BEGIN

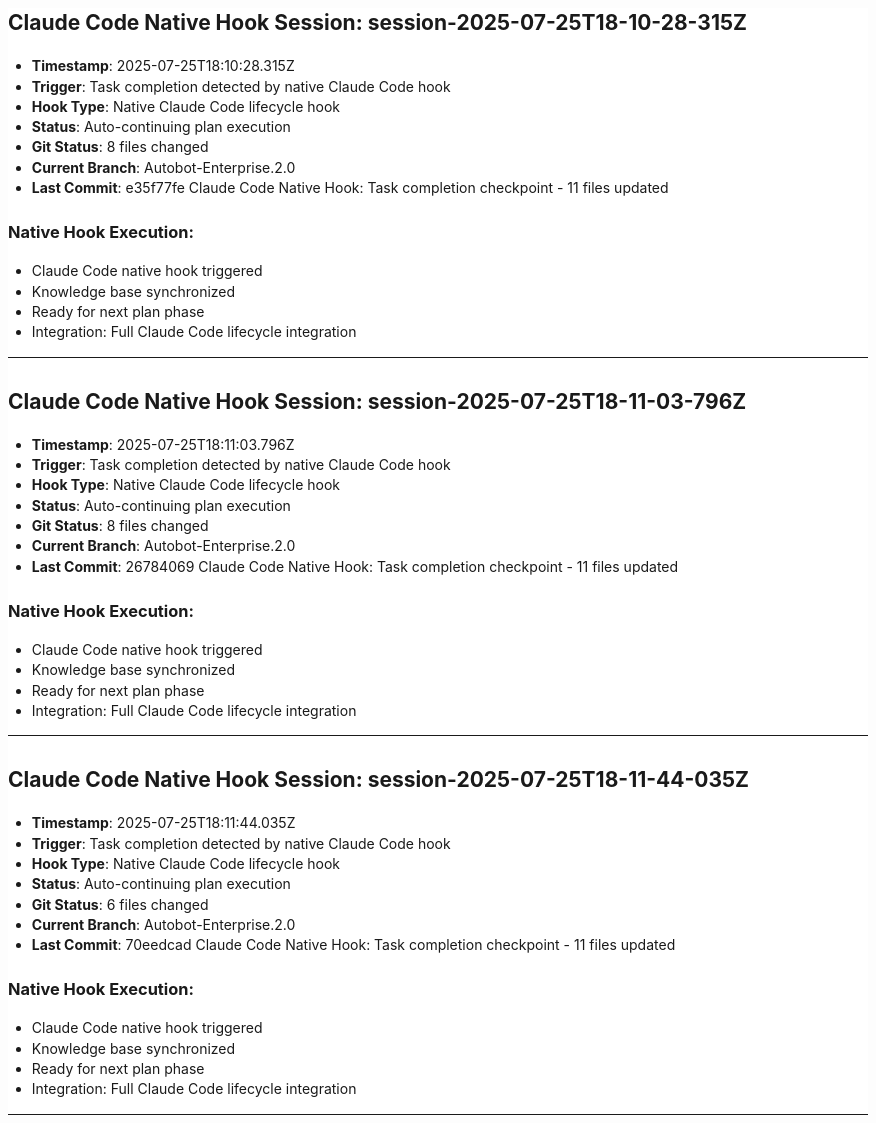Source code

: 
## Claude Code Native Hook Session: session-2025-07-25T18-10-28-315Z
- **Timestamp**: 2025-07-25T18:10:28.315Z
- **Trigger**: Task completion detected by native Claude Code hook
- **Hook Type**: Native Claude Code lifecycle hook
- **Status**: Auto-continuing plan execution
- **Git Status**: 8 files changed
- **Current Branch**: Autobot-Enterprise.2.0
- **Last Commit**: e35f77fe Claude Code Native Hook: Task completion checkpoint - 11 files updated

### Native Hook Execution:
- Claude Code native hook triggered
- Knowledge base synchronized
- Ready for next plan phase
- Integration: Full Claude Code lifecycle integration

---

## Claude Code Native Hook Session: session-2025-07-25T18-11-03-796Z
- **Timestamp**: 2025-07-25T18:11:03.796Z
- **Trigger**: Task completion detected by native Claude Code hook
- **Hook Type**: Native Claude Code lifecycle hook
- **Status**: Auto-continuing plan execution
- **Git Status**: 8 files changed
- **Current Branch**: Autobot-Enterprise.2.0
- **Last Commit**: 26784069 Claude Code Native Hook: Task completion checkpoint - 11 files updated

### Native Hook Execution:
- Claude Code native hook triggered
- Knowledge base synchronized
- Ready for next plan phase
- Integration: Full Claude Code lifecycle integration

---

## Claude Code Native Hook Session: session-2025-07-25T18-11-44-035Z
- **Timestamp**: 2025-07-25T18:11:44.035Z
- **Trigger**: Task completion detected by native Claude Code hook
- **Hook Type**: Native Claude Code lifecycle hook
- **Status**: Auto-continuing plan execution
- **Git Status**: 6 files changed
- **Current Branch**: Autobot-Enterprise.2.0
- **Last Commit**: 70eedcad Claude Code Native Hook: Task completion checkpoint - 11 files updated

### Native Hook Execution:
- Claude Code native hook triggered
- Knowledge base synchronized
- Ready for next plan phase
- Integration: Full Claude Code lifecycle integration

---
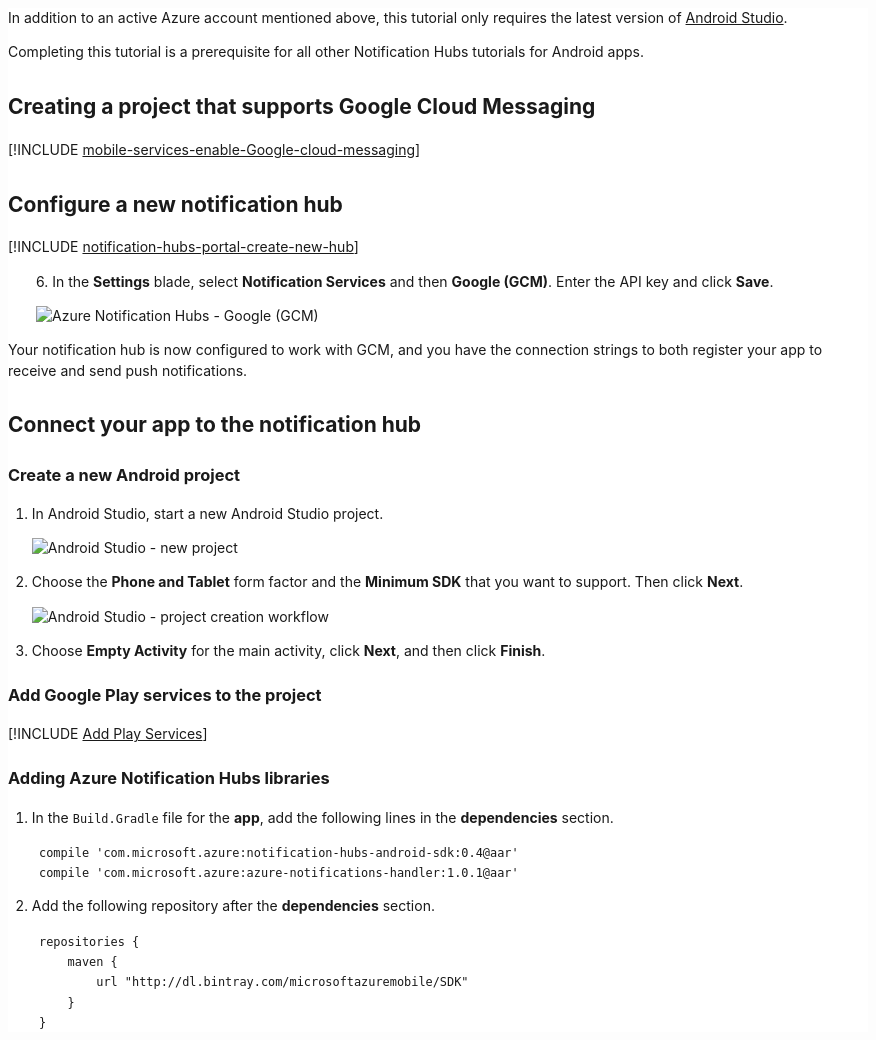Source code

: In addition to an active Azure account mentioned above, this tutorial only requires the latest version of [Android Studio](http://go.microsoft.com/fwlink/?LinkId=389797).

Completing this tutorial is a prerequisite for all other Notification Hubs tutorials for Android apps.

## Creating a project that supports Google Cloud Messaging
[!INCLUDE [mobile-services-enable-Google-cloud-messaging](../../includes/mobile-services-enable-google-cloud-messaging.md)]

## Configure a new notification hub
[!INCLUDE [notification-hubs-portal-create-new-hub](../../includes/notification-hubs-portal-create-new-hub.md)]

&emsp;&emsp;6.   In the **Settings** blade, select **Notification Services** and then **Google (GCM)**. Enter the API key and click **Save**.

&emsp;&emsp;![Azure Notification Hubs - Google (GCM)](./media/notification-hubs-android-get-started/notification-hubs-gcm-api.png)

Your notification hub is now configured to work with GCM, and you have the connection strings to both register your app to receive and send push notifications.

## <a id="connecting-app"></a>Connect your app to the notification hub
### Create a new Android project
1. In Android Studio, start a new Android Studio project.
   
     ![Android Studio - new project][13]
2. Choose the **Phone and Tablet** form factor and the **Minimum SDK** that you want to support. Then click **Next**.
   
     ![Android Studio - project creation workflow][14]
3. Choose **Empty Activity** for the main activity, click **Next**, and then click **Finish**.

### Add Google Play services to the project
[!INCLUDE [Add Play Services](../../includes/notification-hubs-android-studio-add-google-play-services.md)]

### Adding Azure Notification Hubs libraries
1. In the `Build.Gradle` file for the **app**, add the following lines in the **dependencies** section.
   
        compile 'com.microsoft.azure:notification-hubs-android-sdk:0.4@aar'
        compile 'com.microsoft.azure:azure-notifications-handler:1.0.1@aar'
2. Add the following repository after the **dependencies** section.
   
        repositories {
            maven {
                url "http://dl.bintray.com/microsoftazuremobile/SDK"
            }
        }


[6]: ./media/notification-hubs-android-get-started/notification-hub-android-new-class.png
[12]: ./media/notification-hubs-android-get-started/notification-hub-connection-strings.png
[13]: ./media/notification-hubs-android-get-started/notification-hubs-android-studio-new-project.png
[14]: ./media/notification-hubs-android-get-started/notification-hubs-android-studio-choose-form-factor.png
[15]: ./media/notification-hubs-android-get-started/notification-hub-create-android-app4.png
[16]: ./media/notification-hubs-android-get-started/notification-hub-create-android-app5.png
[17]: ./media/notification-hubs-android-get-started/notification-hub-create-android-app6.png
[18]: ./media/notification-hubs-android-get-started/notification-hubs-android-studio-registered.png
[19]: ./media/notification-hubs-android-get-started/notification-hubs-android-studio-set-message.png
[20]: ./media/notification-hubs-android-get-started/notification-hub-create-console-app.png
[21]: ./media/notification-hubs-android-get-started/notification-hubs-android-studio-received-message.png
[22]: ./media/notification-hubs-android-get-started/notification-hub-scheduler1.png
[23]: ./media/notification-hubs-android-get-started/notification-hub-scheduler2.png
[29]: ./media/mobile-services-android-get-started-push/mobile-eclipse-import-Play-library.png
[30]: ./media/notification-hubs-android-get-started/notification-hubs-debug-hub-gcm.png
[31]: ./media/notification-hubs-android-get-started/notification-hubs-android-studio-add-ui.png
[Get started with push notifications in Mobile Services]: ../mobile-services-javascript-backend-android-get-started-push.md  
[Mobile Services Android SDK]: https://go.microsoft.com/fwLink/?LinkID=280126&clcid=0x409
[Referencing a library project]: http://go.microsoft.com/fwlink/?LinkId=389800
[Azure Classic Portal]: https://manage.windowsazure.com/
[Notification Hubs Guidance]: http://msdn.microsoft.com/library/jj927170.aspx
[Use Notification Hubs to push notifications to users]: notification-hubs-aspnet-backend-gcm-android-push-to-user-google-notification.md
[Use Notification Hubs to send breaking news]: notification-hubs-aspnet-backend-android-xplat-segmented-gcm-push-notification.md
[Azure Portal]: https://portal.azure.com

END

**What needs to be done:** Please repeat the lines of the listing from the line with "and click **Save**." to the line with "[!INCLUDE [Add Play", with no changes.

**Solution to the problem:**
&emsp;&emsp;6.   In the **Settings** blade, select **Notification Services** and then **Google (GCM)**. Enter the API key and click **Save**.

&emsp;&emsp;![Azure Notification Hubs - Google (GCM)](./media/notification-hubs-android-get-started/notification-hubs-gcm-api.png)

Your notification hub is now configured to work with GCM, and you have the connection strings to both register your app to receive and send push notifications.

## <a id="connecting-app"></a>Connect your app to the notification hub
### Create a new Android project
1. In Android Studio, start a new Android Studio project.
   
     ![Android Studio - new project][13]
2. Choose the **Phone and Tablet** form factor and the **Minimum SDK** that you want to support. Then click **Next**.
   
     ![Android Studio - project creation workflow][14]
3. Choose **Empty Activity** for the main activity, click **Next**, and then click **Finish**.

### Add Google Play services to the project
[!INCLUDE [Add Play Services](../../includes/notification-hubs-android-studio-add-google-play-services.md)]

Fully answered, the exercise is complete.